On fight night, Noy walks into the arena, without shackles and holding his mongkol, the sacred, circular headpiece Muay Thai fighters don before matches. Upping the ante, his son, now seven, sits in the audience.
Seeing his opponent for the first time, Moberly looks into the camera and speaks with surprise in his voice. “He seems like a normal kid. It’s hard to envision him stabbing someone.”
In the ring, the two fighters touch gloves. (Note: Spoilers follow.) Moberly and Noy deploy all eight limbs in a high-impact match that has Noy getting thrown to the mat and losing the first round. He suffers another fall in round two before speeding up and decking Moberly. He takes it, wins the third round and gives up the fourth to Moberly.

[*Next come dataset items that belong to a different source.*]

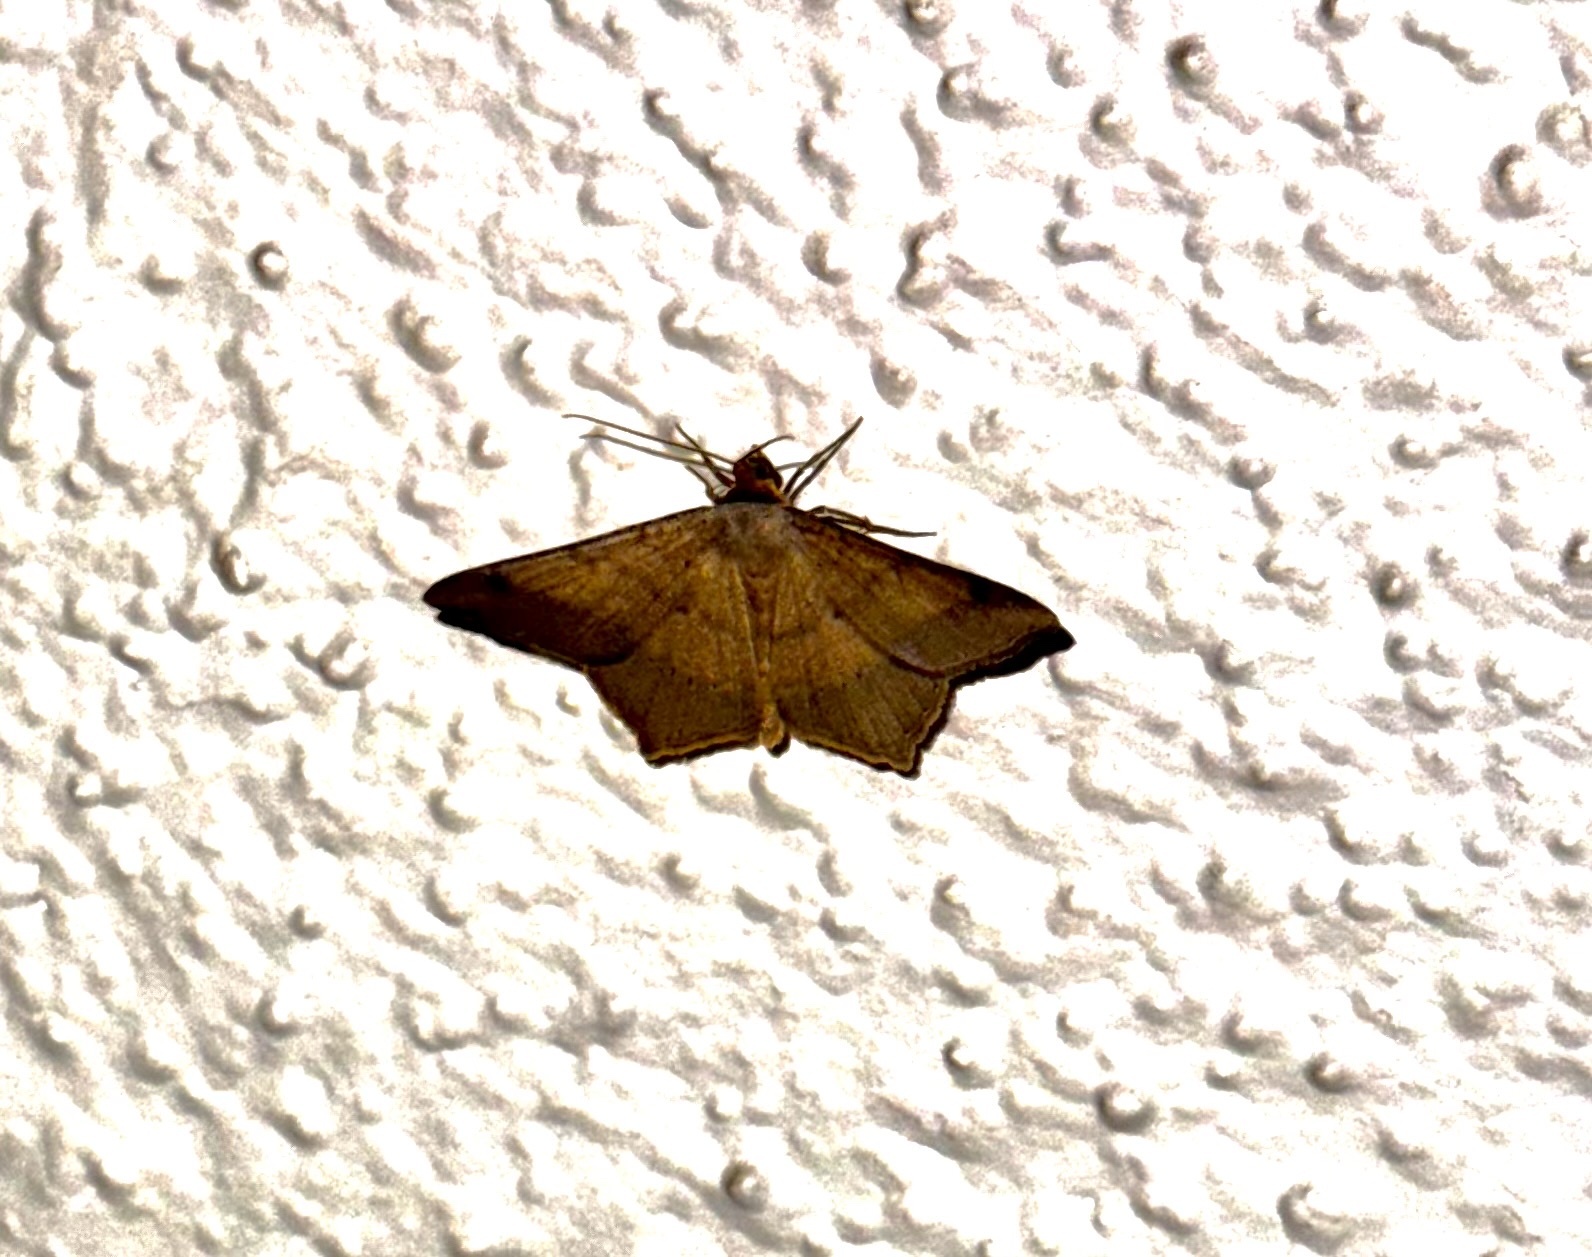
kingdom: Animalia
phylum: Arthropoda
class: Insecta
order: Lepidoptera
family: Geometridae
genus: Macaria
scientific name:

The fight is decided by the fifth and final round. Despite Moberly’s momentum, Noy manages to take it down, assisted by a punch to the face that collapses his opponent for a final time.
Noy leaves the ring with dignity and a tight smile of satisfaction.
Soon after, as promised, he gets his royal pardon. After considering a career as a professional Muay Thai fighter, he winds up forsaking a life of violence for something steadier and less glamorous: He goes to work with his parents at the small fried chicken stand that they own.
Kriegel sounds impressed by the decision, but acknowledges that it will take years to get a hint of much Noy has learned and changed. “The idea of redemption is relative — what crime and punishment means is ambiguous,” Kriegel says.
“What’s really in this guy’s heart? You don’t know and can never know.”